** BEGIN Passage provided **
Karnan’s 1974 installation ceremony was held in the Abbey Restaurant, 669 West Peachtree Street, the home of the United Liberal Church until 1951. He studied the stained glass windows that had been installed in honor of George and Isabel Chaney, and realizing their historic value, negotiated with MARTA to obtain them “on indefinite loan.” Karnan intervened before the building was demolished to make way for the MARTA rail line. Half the windows are now on display at the Northwest church, and due to a generous gesture on the part of the Northwest Congregation, the remaining windows are at Cliff Valley.

Southside (1975- )

First, Frances West (now an ordained minister) and then the Rev. Lanier Clance served this group, which became an official fellowship in January, 1977, with ten members.

Existentialist (1976- )

The front page lead story in the October 15, 1981 UU World was about this church, which first met in the Decatur living room of the Rev. R. Lanier Clance, with eight members, his children, and four cats. The headline read: “Atlanta church: 8 to 350 in five years.”

Lanier Clance says: “Our congregation began as a dream, in which liberal-progressive concepts of religion and philosophy could be combined with the spirit and energy found in fundamentalistic religious groups.”

In 1978 the congregation moved to the Decatur YMCA, and in April, 1980 to a church building at 470 Candler Park Drive in Atlanta, purchased from the Phoenix Unitarian Fellowship. (The Phoenix group had been organized in 1973, and still continues on an informal basis.) New members are attracted by the enthusiasm of the congregation and by a two-inch ad on the Saturday religion page of the Atlanta Journal-Constitution. The First Existentialist Church of Atlanta now has 450 members and is the second largest Unitarian Universalist congregation in the Atlanta area.

Northeast (1981- )

The Northeast UU Fellowship was organized in May 1981, with over 50 founding members, and meets at the Mountain Park Depot, within sight of Stone Mountain. Its formation had strong support from UUCA and from the Rev. Todd Taylor, UUA Interdistrict Representative.

Several years ago when the concept of “Communities” was revived at UUCA, one community located in Gwinnett County was called “Way the Hell Out;” that former Community and the new Northeast Fellowship are not related; but the old name clearly describes the reason for the new congregation.

Emerson (1982- )

The newest UU group is the Emerson Fellowship, begun in May 1982 by 32 former members of the Northwest Unitarian Congregation. They meet at DeKalb Federal Savings and Loan, Merchant’s Walk, in Southeast Cobb County.

Reflection

The successful growth of the Unitarian Universalists in Atlanta suffered from the beginning because of the problems of race. For the Northerners come South, “liberal” had to include an integrated society. For many Southern religious liberals it could not include such a society or even an integrated congregation. After 72 years of internal conflict the Atlanta Church in 1954 along with Atlanta itself took a strong stand for racial justice, and the basic racial tension was eased.
** END Passage provided **
> _Job A_: Reproduce word for word the stretch of the Atlanta Unitarian Universalist history from "In 1978 the" through "UUA Interdistrict Representative.".
> _Job B_: According to the Atlanta Unitarian Universalist history, where does the Northeast UU Fellowship meet?
** BEGIN Raw data **
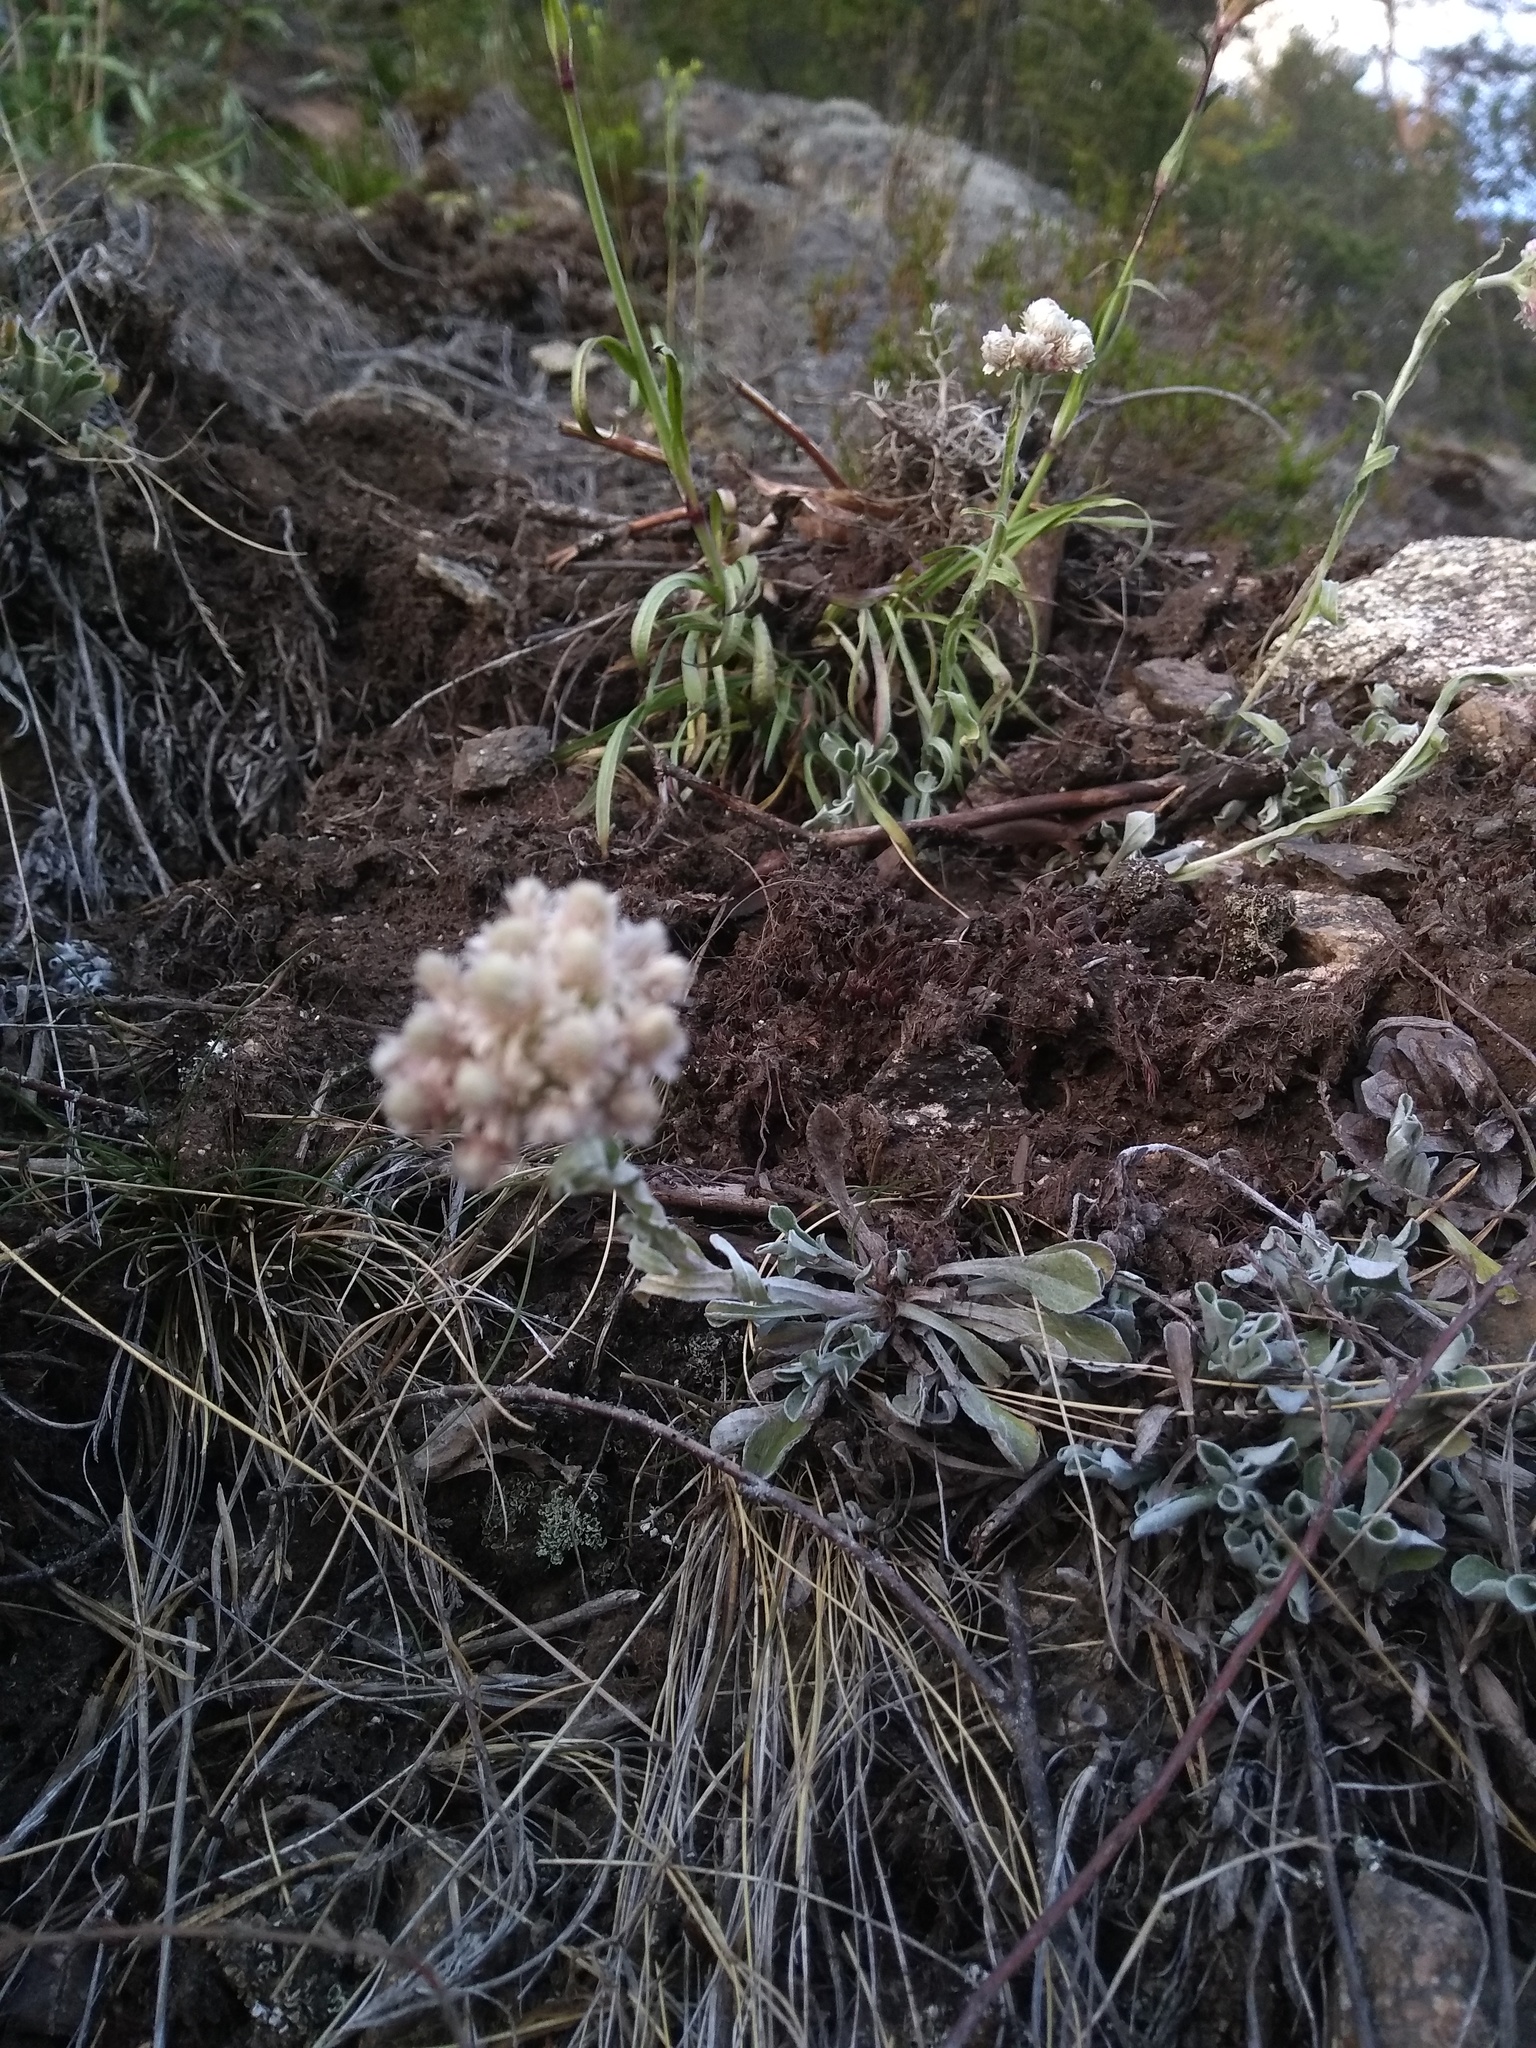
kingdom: Plantae
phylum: Tracheophyta
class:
** END Raw data **
> _Expected answer A_:
In 1978 the congregation moved to the Decatur YMCA, and in April, 1980 to a church building at 470 Candler Park Drive in Atlanta, purchased from the Phoenix Unitarian Fellowship. (The Phoenix group had been organized in 1973, and still continues on an informal basis.) New members are attracted by the enthusiasm of the congregation and by a two-inch ad on the Saturday religion page of the Atlanta Journal-Constitution. The First Existentialist Church of Atlanta now has 450 members and is the second largest Unitarian Universalist congregation in the Atlanta area.

Northeast (1981- )

The Northeast UU Fellowship was organized in May 1981, with over 50 founding members, and meets at the Mountain Park Depot, within sight of Stone Mountain. Its formation had strong support from UUCA and from the Rev. Todd Taylor, UUA Interdistrict Representative.

> _Expected answer B_: At the Mountain Park Depot, within sight of Stone Mountain.